▶ _Problem set_:
**a)** Please reproduce the part of the MicroPython overview starting with "MicroPython implements the" and going on through "the MicroPython executable.", word for word.
**b)** Write the next part of the MicroPython overview, starting after its last line.

▶ _Excerpted passage_:
This is the MicroPython project, which aims to put an implementation of Python 3.x on microcontrollers and small embedded systems. You can find the official website at micropython.org.

WARNING: this project is in beta stage and is subject to changes of the code-base, including project-wide name changes and API changes.

MicroPython implements the entire Python 3.4 syntax (including exceptions, with, yield from, etc., and additionally async/await keywords from Python 3.5 and some select features from later versions). The following core datatypes are provided: str(including basic Unicode support), bytes, bytearray, tuple, list, dict, set, frozenset, array.array, collections.namedtuple, classes and instances. Builtin modules include os, sys, time, re, and struct, etc. Some ports have support for _thread module (multithreading), socket and ssl for networking, and asyncio. Note that only a subset of Python 3 functionality is implemented for the data types and modules.

MicroPython can execute scripts in textual source form (.py files) or from precompiled bytecode (.mpy files), in both cases either from an on-device filesystem or "frozen" into the MicroPython executable.

MicroPython also provides a set of MicroPython-specific modules to access hardware-specific functionality and peripherals such as GPIO, Timers, ADC, DAC, PWM, SPI, I2C, CAN, Bluetooth, and USB.

Getting started

See the online documentation for the API reference and information about using MicroPython and information about how it is implemented.

We use GitHub Discussions as our forum, and Discord for chat. These are great places to ask questions and advice from the community or to discuss your MicroPython-based projects.

For bugs and feature requests, please raise an issue and follow the templates there.

For information about the MicroPython pyboard, the officially supported board from the original Kickstarter campaign, see the schematics and pinouts and documentation.

Contributing

MicroPython is an open-source project and welcomes contributions. To be productive, please be sure to follow the Contributors' Guidelines and the Code Conventions. Note that MicroPython is licenced under the MIT license, and all contributions should follow this license.

About this repository

This repository contains the following components:

  • py/ -- the core Python implementation, including compiler, runtime, and core library.
  • mpy-cross/ -- the MicroPython cross-compiler which is used to turn scripts into precompiled bytecode.

▶ _Data listing_:
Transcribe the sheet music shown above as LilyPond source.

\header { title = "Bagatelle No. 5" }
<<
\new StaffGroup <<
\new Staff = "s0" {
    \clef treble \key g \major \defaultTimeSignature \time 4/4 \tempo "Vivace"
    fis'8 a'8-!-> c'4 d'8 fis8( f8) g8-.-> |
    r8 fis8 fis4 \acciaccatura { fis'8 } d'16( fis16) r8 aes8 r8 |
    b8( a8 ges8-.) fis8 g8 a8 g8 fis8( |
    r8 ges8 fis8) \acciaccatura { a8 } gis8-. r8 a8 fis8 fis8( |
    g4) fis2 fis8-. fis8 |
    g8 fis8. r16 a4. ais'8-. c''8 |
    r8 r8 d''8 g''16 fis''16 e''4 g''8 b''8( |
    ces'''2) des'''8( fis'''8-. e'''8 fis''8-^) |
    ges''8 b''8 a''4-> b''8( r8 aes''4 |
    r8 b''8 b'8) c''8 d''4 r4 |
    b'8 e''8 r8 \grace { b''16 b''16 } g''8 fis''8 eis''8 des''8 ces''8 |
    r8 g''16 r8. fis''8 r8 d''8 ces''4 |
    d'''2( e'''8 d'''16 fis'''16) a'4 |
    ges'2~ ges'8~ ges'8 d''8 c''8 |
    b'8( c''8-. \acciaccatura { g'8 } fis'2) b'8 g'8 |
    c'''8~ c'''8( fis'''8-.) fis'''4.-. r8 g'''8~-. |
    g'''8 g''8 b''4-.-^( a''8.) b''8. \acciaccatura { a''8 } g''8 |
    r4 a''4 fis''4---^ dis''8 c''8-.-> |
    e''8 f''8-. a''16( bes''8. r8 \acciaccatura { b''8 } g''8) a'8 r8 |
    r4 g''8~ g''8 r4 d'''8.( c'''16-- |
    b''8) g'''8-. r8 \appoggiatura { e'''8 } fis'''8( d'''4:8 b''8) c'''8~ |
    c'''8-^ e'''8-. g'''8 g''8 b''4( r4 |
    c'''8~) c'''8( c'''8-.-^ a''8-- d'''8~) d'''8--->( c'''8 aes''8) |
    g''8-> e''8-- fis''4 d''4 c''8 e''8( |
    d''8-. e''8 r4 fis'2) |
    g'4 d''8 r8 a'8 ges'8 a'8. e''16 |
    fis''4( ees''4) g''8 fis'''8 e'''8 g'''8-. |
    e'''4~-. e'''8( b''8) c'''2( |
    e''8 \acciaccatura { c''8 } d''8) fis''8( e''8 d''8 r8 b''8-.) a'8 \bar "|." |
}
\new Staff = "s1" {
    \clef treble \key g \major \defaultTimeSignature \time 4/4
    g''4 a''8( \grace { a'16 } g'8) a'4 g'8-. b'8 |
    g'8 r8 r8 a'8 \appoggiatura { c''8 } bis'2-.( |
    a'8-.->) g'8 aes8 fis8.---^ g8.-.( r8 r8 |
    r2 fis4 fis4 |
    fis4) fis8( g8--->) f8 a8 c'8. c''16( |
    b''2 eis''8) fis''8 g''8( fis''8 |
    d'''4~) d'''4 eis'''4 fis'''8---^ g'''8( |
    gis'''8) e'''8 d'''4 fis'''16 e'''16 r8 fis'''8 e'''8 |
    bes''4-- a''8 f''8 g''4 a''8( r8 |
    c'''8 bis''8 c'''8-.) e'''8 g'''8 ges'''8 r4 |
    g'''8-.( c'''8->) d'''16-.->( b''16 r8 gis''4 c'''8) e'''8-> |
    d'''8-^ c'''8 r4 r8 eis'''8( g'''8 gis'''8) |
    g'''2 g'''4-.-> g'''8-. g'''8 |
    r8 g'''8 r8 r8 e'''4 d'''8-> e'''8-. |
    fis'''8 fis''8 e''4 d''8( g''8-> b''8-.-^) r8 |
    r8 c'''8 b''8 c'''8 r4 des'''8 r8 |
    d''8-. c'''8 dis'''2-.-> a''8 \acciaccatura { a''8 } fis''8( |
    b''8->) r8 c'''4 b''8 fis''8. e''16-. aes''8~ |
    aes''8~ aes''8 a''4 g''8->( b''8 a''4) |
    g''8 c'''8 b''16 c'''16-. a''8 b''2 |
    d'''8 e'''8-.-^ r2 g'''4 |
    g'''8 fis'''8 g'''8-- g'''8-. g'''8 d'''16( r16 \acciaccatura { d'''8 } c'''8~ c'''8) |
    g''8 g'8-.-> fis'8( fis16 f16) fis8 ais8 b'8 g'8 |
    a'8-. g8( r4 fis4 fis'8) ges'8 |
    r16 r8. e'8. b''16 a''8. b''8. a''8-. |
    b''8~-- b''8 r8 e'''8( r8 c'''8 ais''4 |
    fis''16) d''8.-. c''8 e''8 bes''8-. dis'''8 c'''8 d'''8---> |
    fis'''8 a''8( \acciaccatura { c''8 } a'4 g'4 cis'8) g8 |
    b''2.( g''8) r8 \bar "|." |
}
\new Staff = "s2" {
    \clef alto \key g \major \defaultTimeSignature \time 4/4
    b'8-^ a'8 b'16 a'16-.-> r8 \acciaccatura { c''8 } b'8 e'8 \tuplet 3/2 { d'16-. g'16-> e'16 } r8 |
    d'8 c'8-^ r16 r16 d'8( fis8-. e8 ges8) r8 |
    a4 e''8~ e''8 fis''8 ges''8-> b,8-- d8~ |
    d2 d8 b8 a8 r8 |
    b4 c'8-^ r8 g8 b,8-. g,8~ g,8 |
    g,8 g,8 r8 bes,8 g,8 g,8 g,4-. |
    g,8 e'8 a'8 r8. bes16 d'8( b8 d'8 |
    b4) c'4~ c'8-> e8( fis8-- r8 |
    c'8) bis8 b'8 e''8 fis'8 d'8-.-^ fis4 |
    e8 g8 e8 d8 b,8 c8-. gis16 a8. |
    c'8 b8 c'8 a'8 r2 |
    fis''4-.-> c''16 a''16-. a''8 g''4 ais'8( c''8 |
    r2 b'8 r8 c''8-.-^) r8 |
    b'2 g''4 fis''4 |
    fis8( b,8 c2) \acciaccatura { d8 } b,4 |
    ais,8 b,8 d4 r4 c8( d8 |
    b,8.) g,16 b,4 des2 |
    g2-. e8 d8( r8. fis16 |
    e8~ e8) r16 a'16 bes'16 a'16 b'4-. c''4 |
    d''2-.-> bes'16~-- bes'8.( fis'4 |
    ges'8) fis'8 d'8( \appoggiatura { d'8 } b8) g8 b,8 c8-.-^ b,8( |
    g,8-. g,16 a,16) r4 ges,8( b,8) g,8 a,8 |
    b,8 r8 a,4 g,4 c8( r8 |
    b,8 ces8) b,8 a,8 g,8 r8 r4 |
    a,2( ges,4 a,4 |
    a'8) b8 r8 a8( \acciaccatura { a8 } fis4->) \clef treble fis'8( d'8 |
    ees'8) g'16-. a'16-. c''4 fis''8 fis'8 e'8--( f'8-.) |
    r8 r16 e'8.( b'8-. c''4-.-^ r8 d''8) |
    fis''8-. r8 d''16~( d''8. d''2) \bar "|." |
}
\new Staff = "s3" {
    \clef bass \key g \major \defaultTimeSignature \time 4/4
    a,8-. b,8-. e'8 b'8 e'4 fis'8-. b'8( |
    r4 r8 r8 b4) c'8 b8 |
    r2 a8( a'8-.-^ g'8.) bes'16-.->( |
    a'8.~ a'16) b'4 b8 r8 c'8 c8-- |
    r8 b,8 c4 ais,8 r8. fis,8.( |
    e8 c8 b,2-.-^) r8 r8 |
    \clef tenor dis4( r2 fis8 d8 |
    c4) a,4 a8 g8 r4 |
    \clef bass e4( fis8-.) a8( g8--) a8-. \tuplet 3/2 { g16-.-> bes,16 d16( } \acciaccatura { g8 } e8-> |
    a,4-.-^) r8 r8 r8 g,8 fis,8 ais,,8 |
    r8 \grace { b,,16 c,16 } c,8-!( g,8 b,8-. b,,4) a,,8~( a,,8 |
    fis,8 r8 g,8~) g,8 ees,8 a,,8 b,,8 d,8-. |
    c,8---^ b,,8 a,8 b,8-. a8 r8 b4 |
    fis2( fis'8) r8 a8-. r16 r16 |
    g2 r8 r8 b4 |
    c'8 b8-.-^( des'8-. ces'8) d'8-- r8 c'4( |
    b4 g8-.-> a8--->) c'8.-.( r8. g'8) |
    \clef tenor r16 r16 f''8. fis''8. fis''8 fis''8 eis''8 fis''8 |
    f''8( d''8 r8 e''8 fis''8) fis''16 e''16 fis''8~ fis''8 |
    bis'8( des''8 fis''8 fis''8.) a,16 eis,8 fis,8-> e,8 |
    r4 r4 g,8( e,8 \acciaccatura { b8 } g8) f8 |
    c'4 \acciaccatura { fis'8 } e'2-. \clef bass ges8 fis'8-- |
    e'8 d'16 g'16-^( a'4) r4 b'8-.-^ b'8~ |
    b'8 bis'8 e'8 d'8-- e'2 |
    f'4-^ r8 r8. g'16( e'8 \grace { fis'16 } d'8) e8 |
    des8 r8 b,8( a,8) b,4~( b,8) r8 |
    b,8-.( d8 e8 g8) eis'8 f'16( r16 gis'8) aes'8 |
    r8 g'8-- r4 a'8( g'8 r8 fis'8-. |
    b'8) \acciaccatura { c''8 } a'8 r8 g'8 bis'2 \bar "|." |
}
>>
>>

▶ _Results for the exercise_:
**a)**
MicroPython implements the entire Python 3.4 syntax (including exceptions, with, yield from, etc., and additionally async/await keywords from Python 3.5 and some select features from later versions). The following core datatypes are provided: str(including basic Unicode support), bytes, bytearray, tuple, list, dict, set, frozenset, array.array, collections.namedtuple, classes and instances. Builtin modules include os, sys, time, re, and struct, etc. Some ports have support for _thread module (multithreading), socket and ssl for networking, and asyncio. Note that only a subset of Python 3 functionality is implemented for the data types and modules.

MicroPython can execute scripts in textual source form (.py files) or from precompiled bytecode (.mpy files), in both cases either from an on-device filesystem or "frozen" into the MicroPython executable.

**b)**
  • ports/ -- platform-specific code for the various ports and architectures that MicroPython runs on.
  • lib/ -- submodules for external dependencies.
  • tests/ -- test framework and test scripts.
  • docs/ -- user documentation in Sphinx reStructuredText format. This is used to generate the online documentation.
  • extmod/ -- additional (non-core) modules implemented in C.
  • tools/ -- various tools, including the pyboard.py module.
  • examples/ -- a few example Python scripts.

"make" is used to build the components, or "gmake" on BSD-based systems. You will also need bash, gcc, and Python 3.3+ available as the command python3 (if your system only has Python 2.7 then invoke make with the additional option PYTHON=python2). Some ports (rp2 and esp32) additionally use CMake.

Supported platforms & architectures

MicroPython runs on a wide range of microcontrollers, as well as on Unix-like (including Linux, BSD, macOS, WSL) and Windows systems.

Microcontroller targets can be as small as 256kiB flash + 16kiB RAM, although devices with at least 512kiB flash + 128kiB RAM allow a much more full-featured experience.

The Unix and Windows ports allow both development and testing of MicroPython itself, as well as providing lightweight alternative to CPython on these platforms (in particular on embedded Linux systems).

The "minimal" port provides an example of a very basic MicroPython port and can be compiled as both a standalone Linux binary as well as for ARM Cortex M4. Start with this if you want to port MicroPython to another microcontroller. Additionally the "bare-arm" port is an example of the absolute minimum configuration, and is used to keep track of the code size of the core runtime and VM.

In addition, the following ports are provided in this repository:

  • cc3200 -- Texas Instruments CC3200 (including PyCom WiPy).
  • esp32 -- Espressif ESP32 SoC (including ESP32S2, ESP32S3, ESP32C3).
  • esp8266 -- Espressif ESP8266 SoC.
  • mimxrt -- NXP m.iMX RT (including Teensy 4.x).
  • nrf -- Nordic Semiconductor nRF51 and nRF52.
  • pic16bit -- Microchip PIC 16-bit.
  • powerpc -- IBM PowerPC (including Microwatt)
  • qemu-arm -- QEMU-based Arm emulated target (for testing)
  • qemu-riscv -- QEMU-based RISC-V emulated target (for testing)
  • renesas-ra -- Renesas RA family.
  • rp2 -- Raspberry Pi RP2040 (including Pico and Pico W).
  • samd -- Microchip (formerly Atmel) SAMD21 and SAMD51.
  • stm32 -- STMicroelectronics STM32 family (including F0, F4, F7, G0, G4, H7, L0, L4, WB)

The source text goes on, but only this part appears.